What you are asked to do
Copy out, without any change, every line from the first line of the items through the line containing "family: Euphorbiaceae", inclusive.

[Portion of a data file]
╭──

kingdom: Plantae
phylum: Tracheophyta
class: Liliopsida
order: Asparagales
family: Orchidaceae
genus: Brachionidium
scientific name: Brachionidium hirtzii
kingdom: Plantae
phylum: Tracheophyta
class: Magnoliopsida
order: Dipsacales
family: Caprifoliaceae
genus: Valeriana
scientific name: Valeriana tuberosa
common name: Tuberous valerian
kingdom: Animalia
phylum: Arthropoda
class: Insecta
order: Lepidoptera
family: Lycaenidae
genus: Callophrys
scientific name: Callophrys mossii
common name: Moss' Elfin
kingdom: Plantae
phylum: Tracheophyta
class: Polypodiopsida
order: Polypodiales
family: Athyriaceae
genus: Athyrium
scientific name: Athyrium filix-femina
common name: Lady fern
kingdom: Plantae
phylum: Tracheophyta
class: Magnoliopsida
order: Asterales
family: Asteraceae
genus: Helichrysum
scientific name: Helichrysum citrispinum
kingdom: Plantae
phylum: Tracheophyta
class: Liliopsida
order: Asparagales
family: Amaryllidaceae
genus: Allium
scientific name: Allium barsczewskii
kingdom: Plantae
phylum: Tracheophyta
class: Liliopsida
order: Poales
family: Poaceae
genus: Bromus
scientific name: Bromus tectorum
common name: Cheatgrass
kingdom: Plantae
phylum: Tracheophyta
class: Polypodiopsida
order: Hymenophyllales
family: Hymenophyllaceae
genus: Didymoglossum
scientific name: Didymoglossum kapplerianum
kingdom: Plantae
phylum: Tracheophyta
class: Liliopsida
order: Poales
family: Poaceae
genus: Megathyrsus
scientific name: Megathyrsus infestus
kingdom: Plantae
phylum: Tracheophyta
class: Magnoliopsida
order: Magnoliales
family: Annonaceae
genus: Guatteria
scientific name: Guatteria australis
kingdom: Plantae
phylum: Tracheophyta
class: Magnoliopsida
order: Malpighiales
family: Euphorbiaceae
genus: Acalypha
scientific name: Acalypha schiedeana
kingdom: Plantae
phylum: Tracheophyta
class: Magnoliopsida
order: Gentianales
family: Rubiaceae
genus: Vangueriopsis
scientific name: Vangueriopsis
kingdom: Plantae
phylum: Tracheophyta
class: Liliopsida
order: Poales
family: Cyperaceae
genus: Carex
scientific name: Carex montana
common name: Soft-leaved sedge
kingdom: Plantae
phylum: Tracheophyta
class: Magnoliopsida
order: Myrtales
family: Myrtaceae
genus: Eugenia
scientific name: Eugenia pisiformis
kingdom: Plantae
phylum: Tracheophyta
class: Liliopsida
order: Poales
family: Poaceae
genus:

╰──

Completed exercise
kingdom: Plantae
phylum: Tracheophyta
class: Liliopsida
order: Asparagales
family: Orchidaceae
genus: Brachionidium
scientific name: Brachionidium hirtzii
kingdom: Plantae
phylum: Tracheophyta
class: Magnoliopsida
order: Dipsacales
family: Caprifoliaceae
genus: Valeriana
scientific name: Valeriana tuberosa
common name: Tuberous valerian
kingdom: Animalia
phylum: Arthropoda
class: Insecta
order: Lepidoptera
family: Lycaenidae
genus: Callophrys
scientific name: Callophrys mossii
common name: Moss' Elfin
kingdom: Plantae
phylum: Tracheophyta
class: Polypodiopsida
order: Polypodiales
family: Athyriaceae
genus: Athyrium
scientific name: Athyrium filix-femina
common name: Lady fern
kingdom: Plantae
phylum: Tracheophyta
class: Magnoliopsida
order: Asterales
family: Asteraceae
genus: Helichrysum
scientific name: Helichrysum citrispinum
kingdom: Plantae
phylum: Tracheophyta
class: Liliopsida
order: Asparagales
family: Amaryllidaceae
genus: Allium
scientific name: Allium barsczewskii
kingdom: Plantae
phylum: Tracheophyta
class: Liliopsida
order: Poales
family: Poaceae
genus: Bromus
scientific name: Bromus tectorum
common name: Cheatgrass
kingdom: Plantae
phylum: Tracheophyta
class: Polypodiopsida
order: Hymenophyllales
family: Hymenophyllaceae
genus: Didymoglossum
scientific name: Didymoglossum kapplerianum
kingdom: Plantae
phylum: Tracheophyta
class: Liliopsida
order: Poales
family: Poaceae
genus: Megathyrsus
scientific name: Megathyrsus infestus
kingdom: Plantae
phylum: Tracheophyta
class: Magnoliopsida
order: Magnoliales
family: Annonaceae
genus: Guatteria
scientific name: Guatteria australis
kingdom: Plantae
phylum: Tracheophyta
class: Magnoliopsida
order: Malpighiales
family: Euphorbiaceae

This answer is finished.